Stream of Unconscious

Often I wake in the middle of the night with thoughts and visions that must be written. A lot of it may seem like mere rambling, but I am a born writer; I need to see what happens to my words once they stare back at me from the pages of my computer screen. Since I am ususally more than half-asleep when this happens, I jokingly entitled the original document: "Stream of Unconscious." Now that I am finally starting to publish in a blog (as so many people have suggested I should do!), I thought the title remained appropriate.

Monday, May 14, 2007

...And Straight On Til Morning

Is it just me, or do we all sometimes get that voice in a little corner of our heart saying: "didn't you want more than this?" I'm not talking about a bad voice, the one that says: "You're a loser, you'll never amount to anything, just look at you!" I mean the one that's gentle, that pokes at our comfort zones and whispers: "You sure this is all you want?"

I heard it this morning. Nothing caused it, as far as I can tell; maybe a dream sparked a longing I had forgotten. All I know is, I just woke up wishing I were somewhere else, doing something else. Something just bothers me, just a little bit, about where I am in life, and where I seem to be heading.

Exercise data:

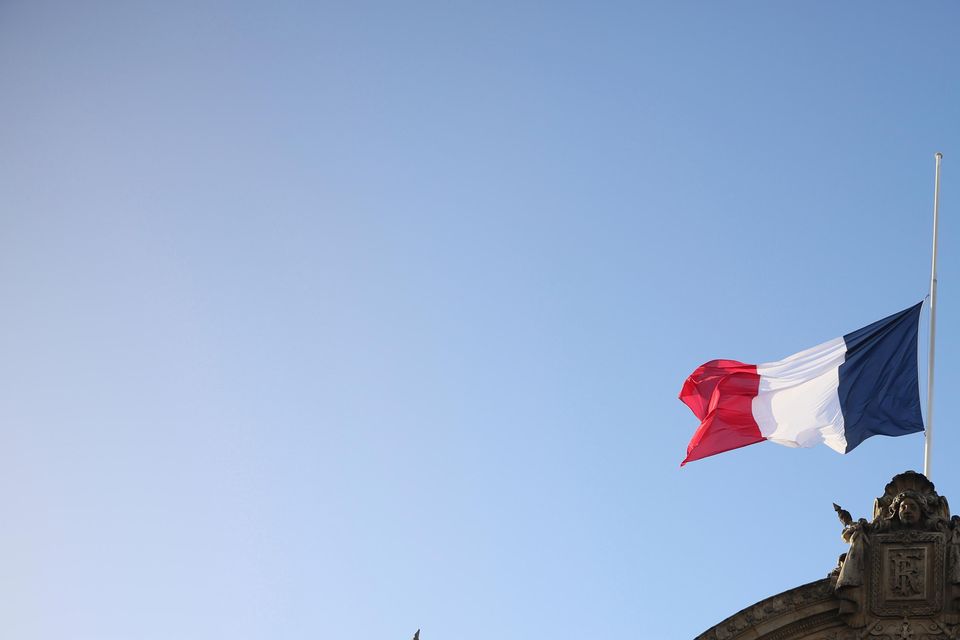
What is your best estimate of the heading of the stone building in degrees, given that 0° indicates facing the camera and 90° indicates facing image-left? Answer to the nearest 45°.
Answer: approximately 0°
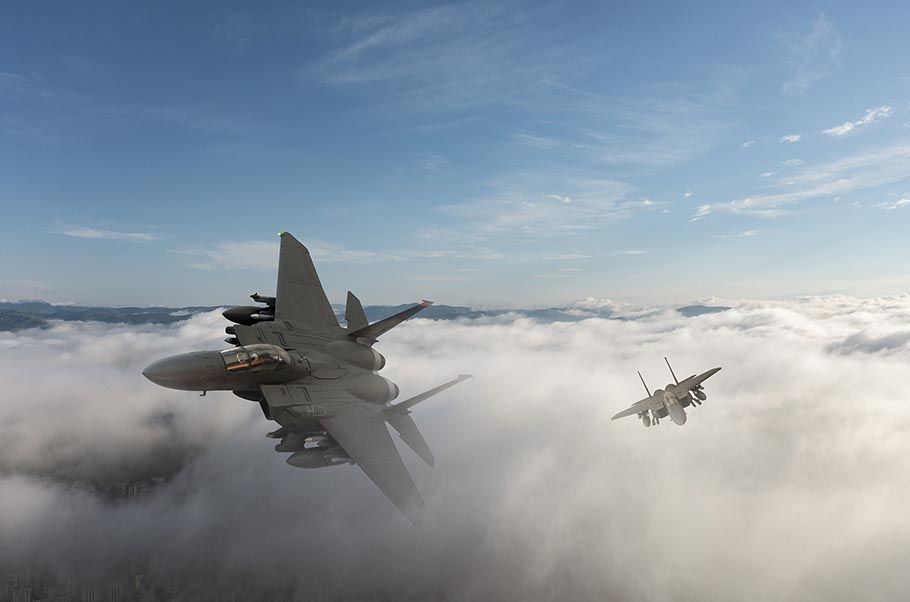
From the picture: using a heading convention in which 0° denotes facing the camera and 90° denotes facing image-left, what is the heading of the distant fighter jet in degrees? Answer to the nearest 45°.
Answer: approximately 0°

Study questions:
(a) Rewrite the paragraph of the blog post that begins "I heard it this morning" as a shorter version that keeps its main facts.
(b) In the blog post, what did the writer jokingly title the original document?
(c) Transcribe the blog post from "Often I wake" up to and including "title remained appropriate.".
The listing has no role in any of this.

Results of the exercise:
(a) I heard the voice this morning for no clear reason, though perhaps a dream stirred a forgotten longing. I woke wishing I were elsewhere doing something else, a little bothered by where I am in life and where I seem to be heading.

(b) "Stream of Unconscious."

(c)
Often I wake in the middle of the night with thoughts and visions that must be written. A lot of it may seem like mere rambling, but I am a born writer; I need to see what happens to my words once they stare back at me from the pages of my computer screen. Since I am ususally more than half-asleep when this happens, I jokingly entitled the original document: "Stream of Unconscious." Now that I am finally starting to publish in a blog (as so many people have suggested I should do!), I thought the title remained appropriate.